The Business and Community Affairs Committee on Jan. 2 continued a multi-meeting discussion on creating a tax increment finance (TIF) master plan, reviewing draft project-area maps and conservative revenue projections aimed primarily at the Griffin state-owned property and adjacent commercial corridors.
The draft plan focuses on several increment districts, with staff presenting a large Griffin project area that would include Griffin Park, the Griffin Memorial Hospital property, parts of the Flood Avenue corridor and the Porter corridor. Catherine Walker, the city’s former attorney, said the preliminary, conservative estimate for total project costs across the proposed project area was “around $61,000,000” over a 25-year horizon.
Why it matters: A TIF plan would let the city dedicate future growth in property and certain non-dedicated sales-tax revenue within defined boundaries to pay for public improvements, development assistance and property acquisition. Committee members discussed using TIF proceeds for infrastructure, façade or small-business grants, chapel restoration, parks and potential purchase of Griffin Park and Sutton Wilderness.

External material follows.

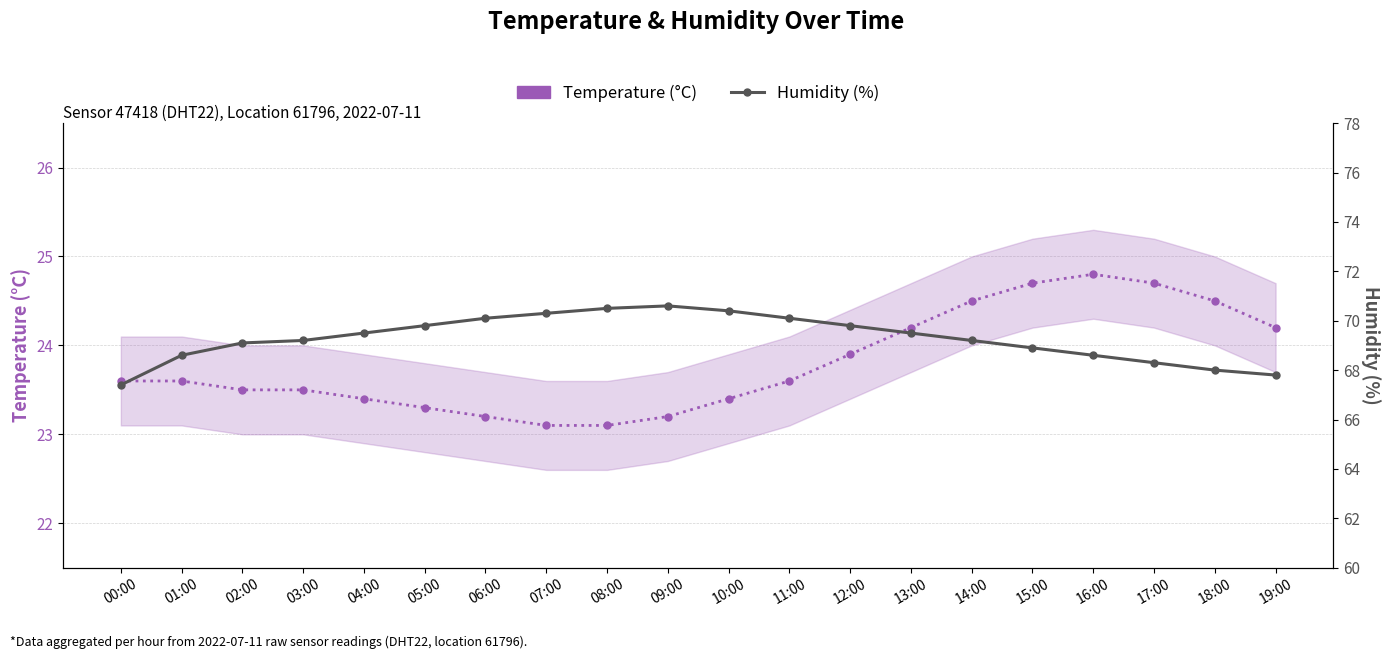

Which series has the largest range (max minus min)?

Humidity (%)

Walker described how staff divided the project area into multiple increment districts to concentrate taxable redevelopment where it is likely to occur. For an example increment district near North Flood and Robinson staff used cautious development assumptions — roughly $2,000,000 of potential private investment and about 20,000 square feet of retail over 25 years. For a downtown-adjacent increment that includes hospital property staff estimated about $20,000,000 of potential development investment and roughly 30,000 square feet of retail over 25 years. For Griffin — the largest increment district — staff used an urban-mixed assumption tied to the ULI report and estimated about $80,000,000 of potential development with roughly 100,000 square feet of retail over 25 years.

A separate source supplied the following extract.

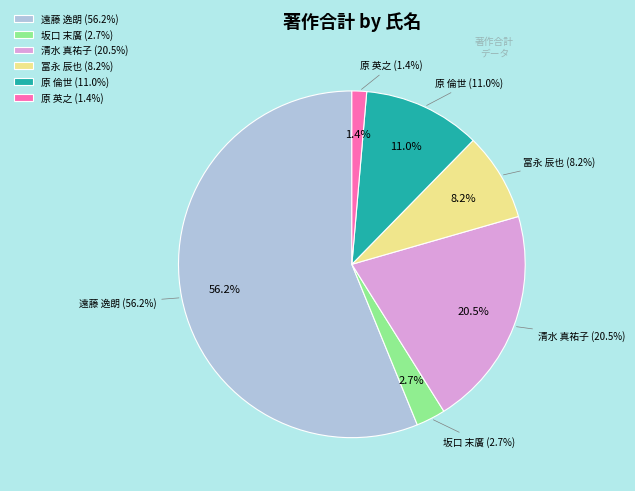

What percentage is the 坂口 末廣 slice, to the nearest percent?

3%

Walker said staff modeled a 60% split of future non-dedicated sales-tax growth to the TIF district (matching an approach used in a prior city plan) and assumed the full increment of ad valorem (property tax) growth would be available to the TIF where new taxable property is created. "You can combine all of those and then choose any project within the project area and use those funds to cover that," Walker said, describing how revenues from multiple increment districts can fund projects inside the larger project area.
Committee members asked about financing options. Walker said the city could issue revenue bonds backed by pledged TIF revenues if there is sufficient documentation and commitments to satisfy lenders. She also said the city could cash-flow projects from the general fund and later reimburse the general fund from TIF receipts. The committee noted both opportunities and risks; one member observed that using large up-front general-fund advances to acquire property (for example, Sutton Wilderness or Griffin Soccer Park) could consume future budget flexibility.
Staff described possible eligible uses in two broad categories: assistance and development financing (for example, façade or small-business grants, employment-generation incentives and development agreements) and public infrastructure (streets, water and sewer, streetscape, landscaping, park improvements and restoration projects such as a chapel restoration noted in the presentation).
Next steps and outstanding items: staff will continue refining projections and formulas, return with a draft project plan and maps, and follow up on appraisals and state processes. Walker said the state appraisal work (through OMES) is under way and that a willing buyer/seller relationship with the state property could make the state a “willing applicant” to advance a TIF. The committee directed staff to return with additional detail on the South Norman area projections and with cost estimates for illustrative projects such as a North Flood streetscape.
The committee did not take any formal vote; staff will bring the refined draft project plan, updated maps and additional financial detail to a future meeting for further consideration and potential formal action.